You are viewing a plain text version of this content. The canonical link for it is here.

Posted to user@spark.apache.org by Pat Ferrel <pa...@occamsmachete.com> on 2019/02/13 01:47:34 UTC

Spark with Kubernetes connecting to pod id, not address

From: Pat Ferrel <pa...@actionml.com>
Reply: Pat Ferrel <pa...@actionml.com>
Date: February 12, 2019 at 5:40:41 PM
To: user@spark.apache.org <us...@spark.apache.org>
Subject: Spark with Kubernetes connecting to pod id, not address

We have a k8s deployment of several services including Apache Spark. All services seem to be operational. Our application connects to the Spark master to submit a job using the k8s DNS service for the cluster where the master is called `spark-api` so we use `master=spark://spark-api:7077` and we use `spark.submit.deployMode=cluster`. We submit the job through the API not by the spark-submit script.

This will run the "driver" and all "executors" on the cluster and this part seems to work but there is a callback to the launching code in our app from some Spark process. For some reason it is trying to connect to `harness-64d97d6d6-4r4d8`, which is the **pod ID**, not the k8s cluster IP or DNS.

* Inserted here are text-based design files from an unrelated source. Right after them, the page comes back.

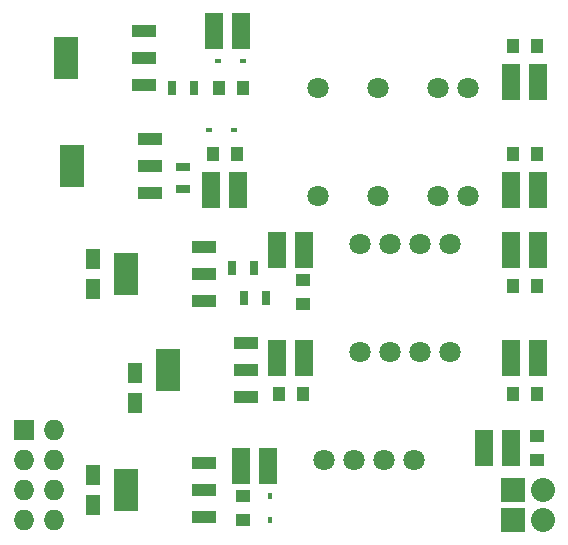
<source format=gts>
G04 #@! TF.FileFunction,Soldermask,Top*
%FSLAX46Y46*%
G04 Gerber Fmt 4.6, Leading zero omitted, Abs format (unit mm)*
G04 Created by KiCad (PCBNEW 4.0.1-3.201512221402+6198~38~ubuntu14.04.1-stable) date Wed 03 Feb 2016 12:10:06 GMT*
%MOMM*%
G01*
G04 APERTURE LIST*
%ADD10C,0.100000*%
%ADD11R,1.250000X1.000000*%
%ADD12R,1.000000X1.250000*%
%ADD13R,1.230000X1.800000*%
%ADD14C,1.800000*%
%ADD15R,1.520000X3.050000*%
%ADD16R,0.700000X1.300000*%
%ADD17R,1.300000X0.700000*%
%ADD18R,2.032000X3.657600*%
%ADD19R,2.032000X1.016000*%
%ADD20R,2.032000X2.032000*%
%ADD21O,2.032000X2.032000*%
%ADD22R,1.727200X1.727200*%
%ADD23O,1.727200X1.727200*%
%ADD24R,0.590000X0.450000*%
%ADD25R,0.450000X0.590000*%
G04 APERTURE END LIST*
D10*
D11*
X147320000Y-140732000D03*
X147320000Y-142732000D03*
D12*
X147304000Y-128016000D03*
X145304000Y-128016000D03*
X147304000Y-137160000D03*
X145304000Y-137160000D03*
X147304000Y-116840000D03*
X145304000Y-116840000D03*
X147304000Y-107696000D03*
X145304000Y-107696000D03*
D11*
X122428000Y-145812000D03*
X122428000Y-147812000D03*
X127508000Y-127524000D03*
X127508000Y-129524000D03*
D12*
X125492000Y-137160000D03*
X127492000Y-137160000D03*
X119904000Y-116840000D03*
X121904000Y-116840000D03*
X120412000Y-111252000D03*
X122412000Y-111252000D03*
D13*
X109728000Y-146598000D03*
X109728000Y-143978000D03*
X113284000Y-137962000D03*
X113284000Y-135342000D03*
D14*
X131826000Y-142748000D03*
X129286000Y-142748000D03*
X134366000Y-142748000D03*
X136906000Y-142748000D03*
X134874000Y-124460000D03*
X132334000Y-124460000D03*
X137414000Y-124460000D03*
X139954000Y-124460000D03*
X134874000Y-133604000D03*
X132334000Y-133604000D03*
X137414000Y-133604000D03*
X139954000Y-133604000D03*
X141478000Y-120396000D03*
X138938000Y-120396000D03*
X133858000Y-120396000D03*
X128778000Y-120396000D03*
X141478000Y-111252000D03*
X138938000Y-111252000D03*
X133858000Y-111252000D03*
X128778000Y-111252000D03*
D15*
X145163000Y-141732000D03*
X142873000Y-141732000D03*
X147449000Y-124968000D03*
X145159000Y-124968000D03*
X147449000Y-134112000D03*
X145159000Y-134112000D03*
X147449000Y-119888000D03*
X145159000Y-119888000D03*
X147449000Y-110744000D03*
X145159000Y-110744000D03*
X124589000Y-143256000D03*
X122299000Y-143256000D03*
X127637000Y-124968000D03*
X125347000Y-124968000D03*
X127637000Y-134112000D03*
X125347000Y-134112000D03*
X122049000Y-119888000D03*
X119759000Y-119888000D03*
X122303000Y-106426000D03*
X120013000Y-106426000D03*
D16*
X122494000Y-129032000D03*
X124394000Y-129032000D03*
X116398000Y-111252000D03*
X118298000Y-111252000D03*
X121478000Y-126492000D03*
X123378000Y-126492000D03*
D17*
X117348000Y-117922000D03*
X117348000Y-119822000D03*
D18*
X107950000Y-117856000D03*
D19*
X114554000Y-117856000D03*
X114554000Y-115570000D03*
X114554000Y-120142000D03*
D18*
X112522000Y-145288000D03*
D19*
X119126000Y-145288000D03*
X119126000Y-143002000D03*
X119126000Y-147574000D03*
D18*
X112522000Y-127000000D03*
D19*
X119126000Y-127000000D03*
X119126000Y-124714000D03*
X119126000Y-129286000D03*
D18*
X107442000Y-108712000D03*
D19*
X114046000Y-108712000D03*
X114046000Y-106426000D03*
X114046000Y-110998000D03*
D18*
X116078000Y-135128000D03*
D19*
X122682000Y-135128000D03*
X122682000Y-132842000D03*
X122682000Y-137414000D03*
D13*
X109728000Y-128310000D03*
X109728000Y-125690000D03*
D20*
X145288000Y-147828000D03*
D21*
X147828000Y-147828000D03*
D22*
X103886000Y-140208000D03*
D23*
X106426000Y-140208000D03*
X103886000Y-142748000D03*
X106426000Y-142748000D03*
X103886000Y-145288000D03*
X106426000Y-145288000D03*
X103886000Y-147828000D03*
X106426000Y-147828000D03*
D20*
X145288000Y-145288000D03*
D21*
X147828000Y-145288000D03*
D24*
X120357000Y-108966000D03*
X122467000Y-108966000D03*
X119595000Y-114808000D03*
X121705000Y-114808000D03*
D25*
X124714000Y-145757000D03*
X124714000Y-147867000D03*
M02*

</source>
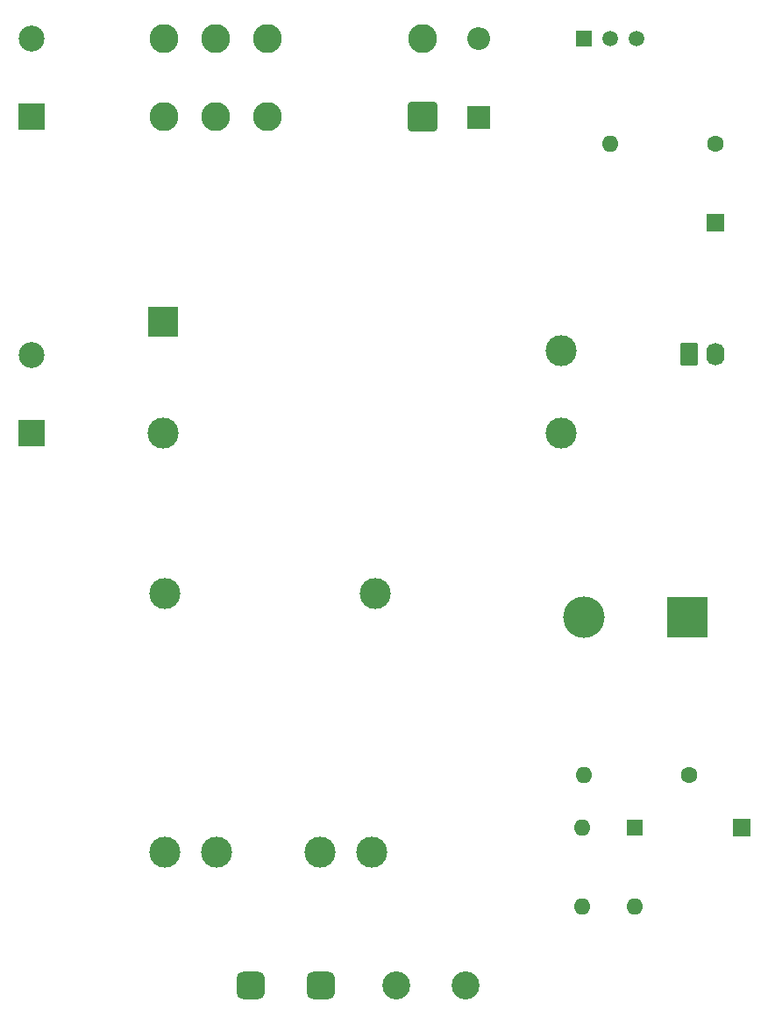
<source format=gbr>
%TF.GenerationSoftware,KiCad,Pcbnew,8.0.6*%
%TF.CreationDate,2025-03-07T13:31:28+01:00*%
%TF.ProjectId,Stromversorgung,5374726f-6d76-4657-9273-6f7267756e67,rev?*%
%TF.SameCoordinates,Original*%
%TF.FileFunction,Soldermask,Top*%
%TF.FilePolarity,Negative*%
%FSLAX46Y46*%
G04 Gerber Fmt 4.6, Leading zero omitted, Abs format (unit mm)*
G04 Created by KiCad (PCBNEW 8.0.6) date 2025-03-07 13:31:28*
%MOMM*%
%LPD*%
G01*
G04 APERTURE LIST*
G04 Aperture macros list*
%AMRoundRect*
0 Rectangle with rounded corners*
0 $1 Rounding radius*
0 $2 $3 $4 $5 $6 $7 $8 $9 X,Y pos of 4 corners*
0 Add a 4 corners polygon primitive as box body*
4,1,4,$2,$3,$4,$5,$6,$7,$8,$9,$2,$3,0*
0 Add four circle primitives for the rounded corners*
1,1,$1+$1,$2,$3*
1,1,$1+$1,$4,$5*
1,1,$1+$1,$6,$7*
1,1,$1+$1,$8,$9*
0 Add four rect primitives between the rounded corners*
20,1,$1+$1,$2,$3,$4,$5,0*
20,1,$1+$1,$4,$5,$6,$7,0*
20,1,$1+$1,$6,$7,$8,$9,0*
20,1,$1+$1,$8,$9,$2,$3,0*%
G04 Aperture macros list end*
%ADD10C,3.000000*%
%ADD11RoundRect,0.675000X-0.675000X-0.675000X0.675000X-0.675000X0.675000X0.675000X-0.675000X0.675000X0*%
%ADD12C,2.700000*%
%ADD13RoundRect,0.250000X-0.620000X-0.845000X0.620000X-0.845000X0.620000X0.845000X-0.620000X0.845000X0*%
%ADD14O,1.740000X2.190000*%
%ADD15R,1.700000X1.700000*%
%ADD16C,1.600000*%
%ADD17O,1.600000X1.600000*%
%ADD18R,1.600000X1.600000*%
%ADD19R,1.500000X1.500000*%
%ADD20C,1.500000*%
%ADD21R,2.500000X2.500000*%
%ADD22C,2.500000*%
%ADD23C,2.800000*%
%ADD24RoundRect,0.250000X1.150000X1.150000X-1.150000X1.150000X-1.150000X-1.150000X1.150000X-1.150000X0*%
%ADD25R,3.000000X3.000000*%
%ADD26R,4.000000X4.000000*%
%ADD27C,4.000000*%
%ADD28R,2.200000X2.200000*%
%ADD29O,2.200000X2.200000*%
G04 APERTURE END LIST*
D10*
%TO.C,T1*%
X86520000Y-96720000D03*
X106840000Y-96720000D03*
X106520000Y-121720000D03*
X101520000Y-121720000D03*
X91520000Y-121720000D03*
X86520000Y-121720000D03*
%TD*%
D11*
%TO.C,F1*%
X94840000Y-134620000D03*
X101600000Y-134620000D03*
D12*
X108880000Y-134620000D03*
X115640000Y-134620000D03*
%TD*%
D13*
%TO.C,J3*%
X137160000Y-73660000D03*
D14*
X139700000Y-73660000D03*
%TD*%
D15*
%TO.C,J2*%
X139700000Y-60960000D03*
%TD*%
D16*
%TO.C,R2*%
X137160000Y-114300000D03*
D17*
X127000000Y-114300000D03*
%TD*%
D18*
%TO.C,D2*%
X131940000Y-119380000D03*
D17*
X126860000Y-119380000D03*
X126860000Y-127000000D03*
X131940000Y-127000000D03*
%TD*%
D19*
%TO.C,Q1*%
X127000000Y-43180000D03*
D20*
X129540000Y-43180000D03*
X132080000Y-43180000D03*
%TD*%
D21*
%TO.C,J4*%
X73660000Y-50680000D03*
D22*
X73660000Y-43180000D03*
%TD*%
D15*
%TO.C,J5*%
X142240000Y-119380000D03*
%TD*%
D21*
%TO.C,J1*%
X73660000Y-81220000D03*
D22*
X73660000Y-73720000D03*
%TD*%
D16*
%TO.C,R1*%
X139700000Y-53340000D03*
D17*
X129540000Y-53340000D03*
%TD*%
D23*
%TO.C,K1*%
X91440000Y-50680000D03*
X96440000Y-50680000D03*
X86440000Y-50680000D03*
X91440000Y-43180000D03*
X96440000Y-43180000D03*
X86440000Y-43180000D03*
D24*
X111440000Y-50680000D03*
D23*
X111440000Y-43180000D03*
%TD*%
D25*
%TO.C,PS1*%
X86360000Y-70530000D03*
D10*
X86360000Y-81280000D03*
X124860000Y-81280000D03*
X124860000Y-73280000D03*
%TD*%
D26*
%TO.C,C1*%
X137000000Y-99060000D03*
D27*
X127000000Y-99060000D03*
%TD*%
D28*
%TO.C,D1*%
X116840000Y-50800000D03*
D29*
X116840000Y-43180000D03*
%TD*%
M02*

</source>
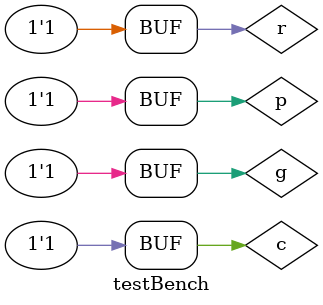
<source format=v>
`timescale 1 ns / 1 ns
module testBench();

reg r,c,g,p;
wire b;

myModule a(b,r,c,g,p);

// Behavioral Verilog
initial begin
	$dumpfile("Diagram.vcd");
	$dumpvars(0,b,r,c,g,p);
	
		r<=0; c<=0; g<=0; p<=0;
	#20 r<=0; c<=0; g<=0; p<=0;
	#20 r<=0; c<=0; g<=0; p<=1;
	#20 r<=0; c<=0; g<=1; p<=0;
	#20 r<=0; c<=0; g<=1; p<=1;
	#20 r<=0; c<=1; g<=0; p<=0;
	#20 r<=0; c<=1; g<=0; p<=1;
	#20 r<=0; c<=1; g<=1; p<=0;
	#20 r<=0; c<=1; g<=1; p<=1;
	#20 r<=1; c<=0; g<=0; p<=0;
	#20 r<=1; c<=0; g<=0; p<=1;
	#20 r<=1; c<=0; g<=1; p<=0;
	#20 r<=1; c<=0; g<=1; p<=1;
	#20 r<=1; c<=1; g<=0; p<=0;
	#20 r<=1; c<=1; g<=0; p<=1;
	#20 r<=1; c<=1; g<=1; p<=0;
	#20 r<=1; c<=1; g<=1; p<=1;
	#20;
	
end

endmodule
</source>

How could this **pod ID** be getting into the system? Spark somehow seems to think it is the address of the service that called it. Needless to say any connection to the k8s pod ID fails and so does the job.

Any idea how Spark could think the **pod ID** is an IP address or DNS name?

BTW if we run a small sample job with `master=local` all is well, but the same job executed with the above config tries to connect to the spurious pod ID.

BTW2 the pod launching the Spark job has the k8s DNS name "harness-api” not sure if this matters

Thanks in advance